India’s consumption demand recovery is uneven due to the type of stimulus administered in response to the Covid-19 pandemic. The stimulus, largely credit infusion from the central bank, was poorly designed. The really small companies did not take advantage of it to borrow out of fears that due to uncertainty over the demand situation they could be left with no option but to take on more loans to pay back any emergency bank loans taken to see through the pandemic shock to business.

Instead of providing direct support to small businesses, India focussed on increasing government’s capex, convinced about the higher multiplier effect of its chosen type of stimulus. Government’s capex is important for the long-term growth recovery but healing the small businesses on which large chunk of Indian households depend for sustenance directly or indirectly is more important and that is what must get fiscal policy attention.

Therefore, the government should consider providing direct support to small businesses that saw cash flows reduce to a trickle and costs rising due to inflation. That will make the recovery more broad-based.

In the medium term, however, the finance minister will have to put in place policies for easing India’s legacy jobs crisis. Jobs creation and incomes growth is the best antidote for constrained demand in the economy. To be able to spend more, people have to earn more.

The good news is that an uptick in the gross fixed capital formation (GFCF), a measure for investments as a proportion of gross domestic product (GDP), is visible in the estimates for the first quarter of 2022-23. Its share in GDP improving to 34.7 per cent as compared to 32.8 in the same quarter of the previous year. Simultaneously, private final consumption expenditure as a share of real GDP was also over 3 percentage points higher.
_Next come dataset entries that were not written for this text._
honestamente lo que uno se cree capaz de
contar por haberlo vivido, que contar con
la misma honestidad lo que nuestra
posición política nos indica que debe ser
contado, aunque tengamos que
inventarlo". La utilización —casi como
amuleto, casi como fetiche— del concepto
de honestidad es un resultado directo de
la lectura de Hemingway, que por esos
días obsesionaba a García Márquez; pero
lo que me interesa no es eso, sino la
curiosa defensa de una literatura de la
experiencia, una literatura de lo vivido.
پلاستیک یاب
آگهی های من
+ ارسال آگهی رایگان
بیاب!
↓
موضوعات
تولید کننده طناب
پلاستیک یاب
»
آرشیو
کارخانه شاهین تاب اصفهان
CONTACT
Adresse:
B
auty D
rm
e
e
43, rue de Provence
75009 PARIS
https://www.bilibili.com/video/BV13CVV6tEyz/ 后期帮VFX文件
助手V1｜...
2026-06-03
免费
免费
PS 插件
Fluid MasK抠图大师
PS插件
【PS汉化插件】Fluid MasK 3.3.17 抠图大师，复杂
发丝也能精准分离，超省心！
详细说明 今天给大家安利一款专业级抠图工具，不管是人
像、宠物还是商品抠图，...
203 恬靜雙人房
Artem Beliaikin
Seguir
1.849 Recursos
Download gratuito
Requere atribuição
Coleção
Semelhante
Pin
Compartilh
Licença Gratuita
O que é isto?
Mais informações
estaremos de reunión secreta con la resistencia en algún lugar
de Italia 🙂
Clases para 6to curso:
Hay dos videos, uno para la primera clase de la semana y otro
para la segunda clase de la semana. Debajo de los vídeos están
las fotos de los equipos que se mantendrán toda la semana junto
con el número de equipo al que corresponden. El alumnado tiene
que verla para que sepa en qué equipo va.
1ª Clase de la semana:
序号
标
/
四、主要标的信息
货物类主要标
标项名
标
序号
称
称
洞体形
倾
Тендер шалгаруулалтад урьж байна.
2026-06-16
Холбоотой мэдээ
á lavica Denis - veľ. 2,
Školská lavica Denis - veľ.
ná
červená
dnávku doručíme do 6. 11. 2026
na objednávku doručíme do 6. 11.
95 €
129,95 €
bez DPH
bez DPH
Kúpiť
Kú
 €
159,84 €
If firms still continue to wait and watch, it is probably because they may not yet be seeing the sort of revival in consumption spending that they need to feel confident about committing investments. Remember, it is possible that the improvement is merely statistical, rather than reflective of a change in the real economy, as the share of government expenditure in GDP dropped.

Corporate leaders and fast-moving consumer goods (FMCG) companies had been cautioning about inflation slowing down spending by consumers after rising input costs forced price hikes for long — as Mint SnapView has pointed out consistently.

This is even more important now that the heightened risk of global slowdown, and even recession, put a question mark over global demand conditions.

Second, companies will wait until there is uncertainty on the macroeconomic front. While India’s macroeconomic parameters seem better than those for most economies at the moment, things can change quickly. After the shock of the global financial crisis too, India had bounced back smartly in the 2000s, and companies had felt confident enough to omit readjusting their investment plans sufficiently. However, the recovery could not sustain. There was a reversal in global demand conditions, spike in global crude prices, and a sharp flare-up in India’s current account and fiscal deficits, as the government of the day over-stimulated the economy. All of which threw awry calculations about companies’ project costs and demand estimates. Borrowing rates shot up as the Reserve Bank of India was late to tackle high inflation. The altered conditions rendered investments and projects unviable, scarring balance sheets of companies and banks — the infamous twin-balance sheets crisis — causing economy-wide pain. Companies want to avoid similar errors of judgement and misreading of the developing situation this time.

Third, investors want to see unshakeable policy certainty. If the policy paralysis during the UPA years was an additional reason that had weakened the post-global financial crisis recovery, what investors fear now is frequent policy flip-flops and policy uncertainty. The Economic Survey 2018-19 tabled by Sitharaman in Parliament had also emphasised the need to reduce policy uncertainty.